Henry Ford II dà il via alla gara che inizia subito in salita per Miles, costretto ad andare ai box al primo giro per chiudere la portiera dopo un contatto con Whitmore. Dopo la prima ora tre GT40 (Gurney, Hill e Bucknum) sono al comando mentre dopo quattro ore di corsa la vettura di Miles/Hulme prende la testa davanti a quella di Gurney e alla Ferrari di Rodríguez.
Alla sesta ora inizia a piovere e la Ferrari di Ginther conquista la vetta davanti alle Ford di Miles e Gurney ma durante la notte le P3 cominciano ad avere problemi di surriscaldamento e quella di Scarfiotti/Parkes abbandona la corsa in seguito a un incidente, seguita all’11° ora dalla Spyder.
A metà gara le Ford GT40 stanno dominando la 24 Ore di Le Mans 1966 con quattro Mk II nelle prime quattro posizioni e con altri tre esemplari in quinta, sesta e ottava piazza. Dal muretto chiedono di andare più piano per preservare i motori ma Miles e Gurney continuano a tirare come degli ossessi.
Alla 17° ora si ritira l’ultima Ferrari 330 P3 (quella di Bandini/Guichet) mentre 60 minuti dopo la Ford di Gurney/Grant abbandona per un problema al radiatore mentre si trova al primo posto in classifica.

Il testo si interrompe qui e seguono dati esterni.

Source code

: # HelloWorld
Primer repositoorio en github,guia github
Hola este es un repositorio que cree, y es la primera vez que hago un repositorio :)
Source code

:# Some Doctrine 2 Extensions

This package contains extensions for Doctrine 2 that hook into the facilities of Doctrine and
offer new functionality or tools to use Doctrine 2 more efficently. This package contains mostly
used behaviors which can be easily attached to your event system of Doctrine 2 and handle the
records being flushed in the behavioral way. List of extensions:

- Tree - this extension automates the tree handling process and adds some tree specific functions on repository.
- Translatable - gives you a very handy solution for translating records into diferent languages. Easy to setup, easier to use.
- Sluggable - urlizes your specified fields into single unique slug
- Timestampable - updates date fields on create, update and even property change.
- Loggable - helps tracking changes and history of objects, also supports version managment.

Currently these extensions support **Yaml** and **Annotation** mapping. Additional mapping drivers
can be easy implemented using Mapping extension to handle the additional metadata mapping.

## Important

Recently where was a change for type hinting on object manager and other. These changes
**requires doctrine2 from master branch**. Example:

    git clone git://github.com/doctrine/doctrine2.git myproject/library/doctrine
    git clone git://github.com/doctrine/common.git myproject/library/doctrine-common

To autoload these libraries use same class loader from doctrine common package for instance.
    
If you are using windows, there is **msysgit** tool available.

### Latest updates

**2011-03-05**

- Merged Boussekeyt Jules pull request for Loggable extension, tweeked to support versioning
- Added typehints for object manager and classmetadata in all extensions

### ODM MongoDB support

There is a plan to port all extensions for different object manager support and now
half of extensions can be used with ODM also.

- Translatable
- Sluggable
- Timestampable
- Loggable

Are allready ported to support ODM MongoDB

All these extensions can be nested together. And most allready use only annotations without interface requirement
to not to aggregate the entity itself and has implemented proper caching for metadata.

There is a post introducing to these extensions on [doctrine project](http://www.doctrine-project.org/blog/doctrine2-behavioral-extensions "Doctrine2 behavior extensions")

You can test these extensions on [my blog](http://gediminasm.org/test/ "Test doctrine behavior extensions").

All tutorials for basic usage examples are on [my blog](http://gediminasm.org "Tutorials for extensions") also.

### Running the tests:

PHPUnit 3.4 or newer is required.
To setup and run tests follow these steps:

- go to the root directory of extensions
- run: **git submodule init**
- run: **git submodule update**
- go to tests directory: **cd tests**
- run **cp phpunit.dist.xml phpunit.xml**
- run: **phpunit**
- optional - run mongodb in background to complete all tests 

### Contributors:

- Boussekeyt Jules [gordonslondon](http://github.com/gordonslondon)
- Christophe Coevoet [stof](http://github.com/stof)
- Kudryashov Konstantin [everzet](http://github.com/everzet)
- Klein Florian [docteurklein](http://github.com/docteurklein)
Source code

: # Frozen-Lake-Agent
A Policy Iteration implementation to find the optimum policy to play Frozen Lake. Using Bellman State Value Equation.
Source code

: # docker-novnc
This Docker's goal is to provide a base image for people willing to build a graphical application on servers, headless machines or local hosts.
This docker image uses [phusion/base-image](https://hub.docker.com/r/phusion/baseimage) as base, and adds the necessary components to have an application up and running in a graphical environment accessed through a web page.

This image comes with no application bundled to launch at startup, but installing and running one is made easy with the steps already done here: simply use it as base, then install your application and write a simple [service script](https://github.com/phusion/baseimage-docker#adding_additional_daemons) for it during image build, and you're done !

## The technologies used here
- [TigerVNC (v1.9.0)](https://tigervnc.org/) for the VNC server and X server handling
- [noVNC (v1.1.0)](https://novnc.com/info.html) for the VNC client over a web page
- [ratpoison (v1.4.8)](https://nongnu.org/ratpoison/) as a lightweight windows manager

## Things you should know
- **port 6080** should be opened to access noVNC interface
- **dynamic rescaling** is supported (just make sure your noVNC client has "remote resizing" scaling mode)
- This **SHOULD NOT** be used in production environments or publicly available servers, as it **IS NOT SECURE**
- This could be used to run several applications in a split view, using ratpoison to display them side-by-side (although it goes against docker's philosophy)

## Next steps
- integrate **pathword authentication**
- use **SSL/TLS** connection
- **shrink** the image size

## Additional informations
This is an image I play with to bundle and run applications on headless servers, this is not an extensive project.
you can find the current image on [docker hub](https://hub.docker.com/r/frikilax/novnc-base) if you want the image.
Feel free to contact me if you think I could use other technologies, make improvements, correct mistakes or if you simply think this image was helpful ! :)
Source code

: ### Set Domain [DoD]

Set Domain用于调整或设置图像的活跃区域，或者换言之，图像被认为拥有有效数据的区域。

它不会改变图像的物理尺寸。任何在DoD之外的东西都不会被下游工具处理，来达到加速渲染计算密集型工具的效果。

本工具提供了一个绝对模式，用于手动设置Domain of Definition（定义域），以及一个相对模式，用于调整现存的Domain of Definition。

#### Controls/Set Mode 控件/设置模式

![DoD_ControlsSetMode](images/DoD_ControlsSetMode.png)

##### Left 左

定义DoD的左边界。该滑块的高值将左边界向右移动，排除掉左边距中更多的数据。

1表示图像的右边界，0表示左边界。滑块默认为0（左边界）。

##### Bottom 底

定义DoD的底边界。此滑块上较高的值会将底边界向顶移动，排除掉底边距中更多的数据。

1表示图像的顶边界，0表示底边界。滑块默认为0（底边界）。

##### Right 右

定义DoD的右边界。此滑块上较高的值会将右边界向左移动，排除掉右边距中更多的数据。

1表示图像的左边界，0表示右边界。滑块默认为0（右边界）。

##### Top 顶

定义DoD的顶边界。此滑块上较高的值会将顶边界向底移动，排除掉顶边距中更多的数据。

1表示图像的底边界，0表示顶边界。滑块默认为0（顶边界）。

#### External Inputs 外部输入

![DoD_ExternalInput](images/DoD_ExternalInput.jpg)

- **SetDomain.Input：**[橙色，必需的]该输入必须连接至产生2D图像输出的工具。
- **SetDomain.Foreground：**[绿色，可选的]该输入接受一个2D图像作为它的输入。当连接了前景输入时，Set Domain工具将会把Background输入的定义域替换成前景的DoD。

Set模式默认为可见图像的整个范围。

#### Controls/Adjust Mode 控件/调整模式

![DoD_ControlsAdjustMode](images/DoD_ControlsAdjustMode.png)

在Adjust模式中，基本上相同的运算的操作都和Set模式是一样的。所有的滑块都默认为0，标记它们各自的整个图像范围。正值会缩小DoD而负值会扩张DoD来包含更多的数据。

In casa Ford si comincia a parlare di ordini di scuderia e viene deciso di assegnare la vittoria alla vettura che si trova al comando all’ultimo pit-stop. L’auto di Miles/Hulme è la prescelta ma McLaren e Henry Ford II propongono di fare un arrivo in parata con le tre GT40 in modo da scattare una foto che simboleggi la superiorità dell’Ovale Blu in terra di Francia.
All’ultima curva passa per primo Miles e si fa raggiungere da McLaren, seguito dalla terza Ford GT40 staccata però di 12 giri. Ken Miles arriva primo per pochi centimetri ma la vittoria viene assegnata a Bruce McLaren e a Chris Amon in quanto – partiti quarti anziché secondi – hanno percorso più strada nell’arco di 24 ore.
Ken Miles – deluso dall’esito finale della corsa, anche per via di tutto il lavoro svolto in fase di sviluppo – continua a lavorare per la Ford e scompare due mesi più tardi – il 17 agosto 1966 sul circuito di Riverside, in California – mentre sta testando l’erede della GT40 Mk II. La Casa dell’Ovale Blu conquisterà la 24 Ore di Le Mans anche nei successivi tre anni chiudendo con quattro trionfi consecutivi, la Ferrari – dopo la cocente sconfitta del 1966 – non vincerà mai più la gara di durata più famosa del mondo.